Missed opportunities in writers' room lower ratings for Late Night
The dearth of female late-night talk show hosts has been noticeable for many years, but it has taken on extra significance lately. So when Mindy Kaling, who’s displayed sharp writing on both The Office and The Mindy Project, decided to take the issue head-on with Late Night, with no less than Emma Thompson in a lead role, expectations were high.
Thompson plays Katherine Newbury, the longtime host of Tonight with Katherine Newbury. Faced with sagging ratings and a general sense of being out of touch with the zeitgeist, Newbury orders her executive producer, Brad (Denis O’Hare), to hire a woman to diversify her all-white, all-male writing team.
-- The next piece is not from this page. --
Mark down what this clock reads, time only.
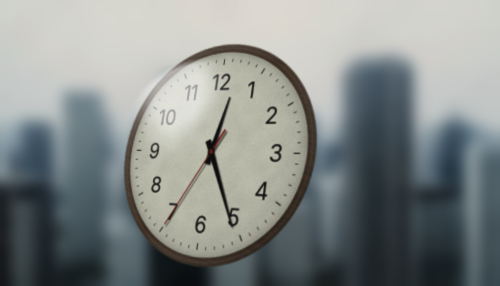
12:25:35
Enter Molly Patel (Kaling), a chemical plant worker who finds out about the job opening thanks to some corporate synergy.
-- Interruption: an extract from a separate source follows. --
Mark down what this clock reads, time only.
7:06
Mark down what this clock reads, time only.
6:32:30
Patel is bubbly and idealistic, traits which clash with the cynical writing team and the standoffish Newbury. But as Patel continues to bring a new perspective to the daily grind that comes with writing a talk show, she slowly but surely starts to earn the respect of her fellow writers and Newbury, even if that respect doesn’t come in the form she expects.
Written by Kaling and directed by TV veteran Nisha Ganatra, the film moves at a pace that is unexpectedly fast, skipping many narrative steps along the way. Many scenes move at such breakneck speed that the audience barely has time to register what happened before the film is on to something else. The cost of such a strategy is that connections between characters are lost, denying them and the audience the emotions that are earned when a film spends more time establishing relationships.
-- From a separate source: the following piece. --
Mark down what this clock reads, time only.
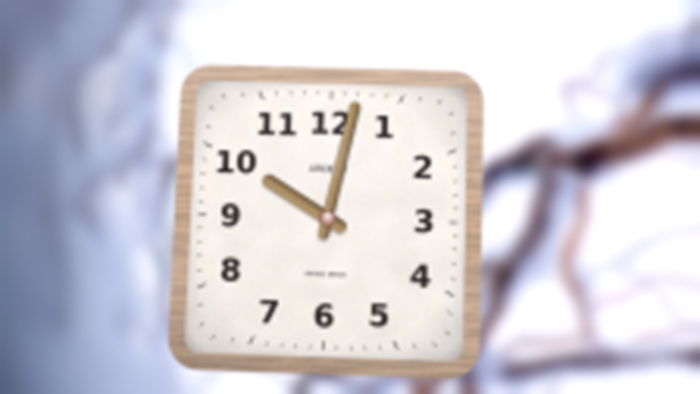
10:02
Certain other narrative choices feel like missed opportunities, as well. Most prominent is Patel being a novice writer working in an unrelated field instead of being an underseen comedian. It’s extremely odd that, given the number of female comedians in the world, the show wouldn’t automatically scour the comedy clubs around New York City for undiscovered talent instead of turning to someone with no experience whatsoever.
The cast, which also includes John Lithgow, Hugh Dancy, Ike Barinholtz, Amy Ryan, and more, makes the film pop even when the story is not up to snuff. The chemistry of the writing staff is palpable, and Thompson elevates every scene she’s in despite not being a natural comedian. Kaling is an appealing protagonist who’s easy to root for even though she wrote herself a relatively thin role.
Late Night had the potential to break out with some pointed commentary about how women are treated in the entertainment industry, but it falls short at almost every turn. Kaling is a true talent; it’s just too bad that this movie doesn’t demonstrate her unique ability.